++++ PROVIDED RECORDS ++++

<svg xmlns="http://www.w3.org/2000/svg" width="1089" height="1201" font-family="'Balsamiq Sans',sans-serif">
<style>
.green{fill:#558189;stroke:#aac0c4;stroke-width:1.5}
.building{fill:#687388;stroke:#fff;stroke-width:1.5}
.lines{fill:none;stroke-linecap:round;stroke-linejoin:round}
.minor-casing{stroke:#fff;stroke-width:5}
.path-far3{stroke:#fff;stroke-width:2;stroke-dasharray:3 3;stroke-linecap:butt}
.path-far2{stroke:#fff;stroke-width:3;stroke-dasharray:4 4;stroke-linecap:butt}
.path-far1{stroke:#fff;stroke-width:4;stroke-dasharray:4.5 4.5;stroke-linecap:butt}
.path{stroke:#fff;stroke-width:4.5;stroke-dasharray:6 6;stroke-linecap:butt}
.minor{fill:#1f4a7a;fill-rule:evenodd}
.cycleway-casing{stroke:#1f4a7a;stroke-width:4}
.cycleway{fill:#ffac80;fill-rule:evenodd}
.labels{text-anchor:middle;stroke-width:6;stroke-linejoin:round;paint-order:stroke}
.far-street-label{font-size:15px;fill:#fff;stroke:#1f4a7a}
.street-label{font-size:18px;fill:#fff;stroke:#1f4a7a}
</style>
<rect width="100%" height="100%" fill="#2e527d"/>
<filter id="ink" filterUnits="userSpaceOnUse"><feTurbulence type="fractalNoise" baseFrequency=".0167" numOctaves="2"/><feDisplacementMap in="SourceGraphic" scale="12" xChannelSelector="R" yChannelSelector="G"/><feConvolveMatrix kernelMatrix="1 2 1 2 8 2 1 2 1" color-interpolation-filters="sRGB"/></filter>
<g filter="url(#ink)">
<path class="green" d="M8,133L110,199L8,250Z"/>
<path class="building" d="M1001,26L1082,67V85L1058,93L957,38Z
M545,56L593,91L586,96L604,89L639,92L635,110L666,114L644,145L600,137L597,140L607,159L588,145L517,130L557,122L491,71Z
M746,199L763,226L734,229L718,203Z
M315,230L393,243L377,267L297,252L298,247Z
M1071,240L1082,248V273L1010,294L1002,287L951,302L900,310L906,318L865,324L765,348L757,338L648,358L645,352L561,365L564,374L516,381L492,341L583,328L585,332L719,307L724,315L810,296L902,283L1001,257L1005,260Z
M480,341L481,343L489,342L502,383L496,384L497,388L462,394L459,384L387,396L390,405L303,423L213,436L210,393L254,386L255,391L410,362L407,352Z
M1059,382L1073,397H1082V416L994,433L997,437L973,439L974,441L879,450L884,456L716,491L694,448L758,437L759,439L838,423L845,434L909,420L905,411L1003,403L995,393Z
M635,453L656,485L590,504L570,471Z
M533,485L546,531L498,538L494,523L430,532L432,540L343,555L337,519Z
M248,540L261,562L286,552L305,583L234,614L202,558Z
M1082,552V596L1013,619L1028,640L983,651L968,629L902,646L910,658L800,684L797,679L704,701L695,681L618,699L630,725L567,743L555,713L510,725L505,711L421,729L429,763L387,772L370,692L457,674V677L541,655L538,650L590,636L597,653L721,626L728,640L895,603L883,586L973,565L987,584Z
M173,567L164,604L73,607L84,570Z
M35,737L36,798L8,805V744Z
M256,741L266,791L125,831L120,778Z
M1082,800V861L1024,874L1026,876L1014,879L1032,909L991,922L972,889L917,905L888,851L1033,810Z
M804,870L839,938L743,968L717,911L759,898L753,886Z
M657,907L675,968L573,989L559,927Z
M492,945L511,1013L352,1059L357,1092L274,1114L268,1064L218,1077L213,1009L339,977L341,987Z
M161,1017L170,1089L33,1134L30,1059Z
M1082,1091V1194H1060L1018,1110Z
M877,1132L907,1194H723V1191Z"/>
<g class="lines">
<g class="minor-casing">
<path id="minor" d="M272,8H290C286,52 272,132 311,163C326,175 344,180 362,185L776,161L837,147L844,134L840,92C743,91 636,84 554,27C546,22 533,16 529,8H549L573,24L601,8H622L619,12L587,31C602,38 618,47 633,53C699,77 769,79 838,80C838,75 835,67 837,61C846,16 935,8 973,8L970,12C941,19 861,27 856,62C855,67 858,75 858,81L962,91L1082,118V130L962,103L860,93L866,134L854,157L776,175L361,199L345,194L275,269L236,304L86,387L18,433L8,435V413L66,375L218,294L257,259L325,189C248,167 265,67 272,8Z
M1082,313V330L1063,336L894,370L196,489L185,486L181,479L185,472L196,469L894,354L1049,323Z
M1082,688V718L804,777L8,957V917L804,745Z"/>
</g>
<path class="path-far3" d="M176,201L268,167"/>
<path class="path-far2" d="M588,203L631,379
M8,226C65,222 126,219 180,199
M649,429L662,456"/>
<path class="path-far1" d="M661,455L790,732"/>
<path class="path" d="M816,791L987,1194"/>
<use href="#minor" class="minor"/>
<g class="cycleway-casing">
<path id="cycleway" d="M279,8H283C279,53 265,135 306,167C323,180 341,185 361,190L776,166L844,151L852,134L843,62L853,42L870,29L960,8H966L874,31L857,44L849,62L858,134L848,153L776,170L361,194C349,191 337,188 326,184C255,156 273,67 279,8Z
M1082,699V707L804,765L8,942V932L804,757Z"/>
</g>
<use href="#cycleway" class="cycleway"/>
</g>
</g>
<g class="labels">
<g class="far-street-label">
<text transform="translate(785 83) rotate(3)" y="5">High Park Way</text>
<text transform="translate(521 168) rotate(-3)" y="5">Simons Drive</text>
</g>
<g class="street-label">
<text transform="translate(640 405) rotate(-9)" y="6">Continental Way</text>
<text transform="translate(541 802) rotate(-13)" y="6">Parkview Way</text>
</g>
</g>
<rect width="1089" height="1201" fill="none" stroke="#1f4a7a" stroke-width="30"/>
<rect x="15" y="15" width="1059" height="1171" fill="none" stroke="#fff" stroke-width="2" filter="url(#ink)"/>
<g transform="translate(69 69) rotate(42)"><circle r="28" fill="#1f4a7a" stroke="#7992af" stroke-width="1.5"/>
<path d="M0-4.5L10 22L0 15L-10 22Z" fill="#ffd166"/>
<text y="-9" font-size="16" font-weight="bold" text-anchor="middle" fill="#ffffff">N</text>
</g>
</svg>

++++

Your task is to copy each line of the data above that holds "linecap".

.lines{fill:none;stroke-linecap:round;stroke-linejoin:round}
.path-far3{stroke:#fff;stroke-width:2;stroke-dasharray:3 3;stroke-linecap:butt}
.path-far2{stroke:#fff;stroke-width:3;stroke-dasharray:4 4;stroke-linecap:butt}
.path-far1{stroke:#fff;stroke-width:4;stroke-dasharray:4.5 4.5;stroke-linecap:butt}
.path{stroke:#fff;stroke-width:4.5;stroke-dasharray:6 6;stroke-linecap:butt}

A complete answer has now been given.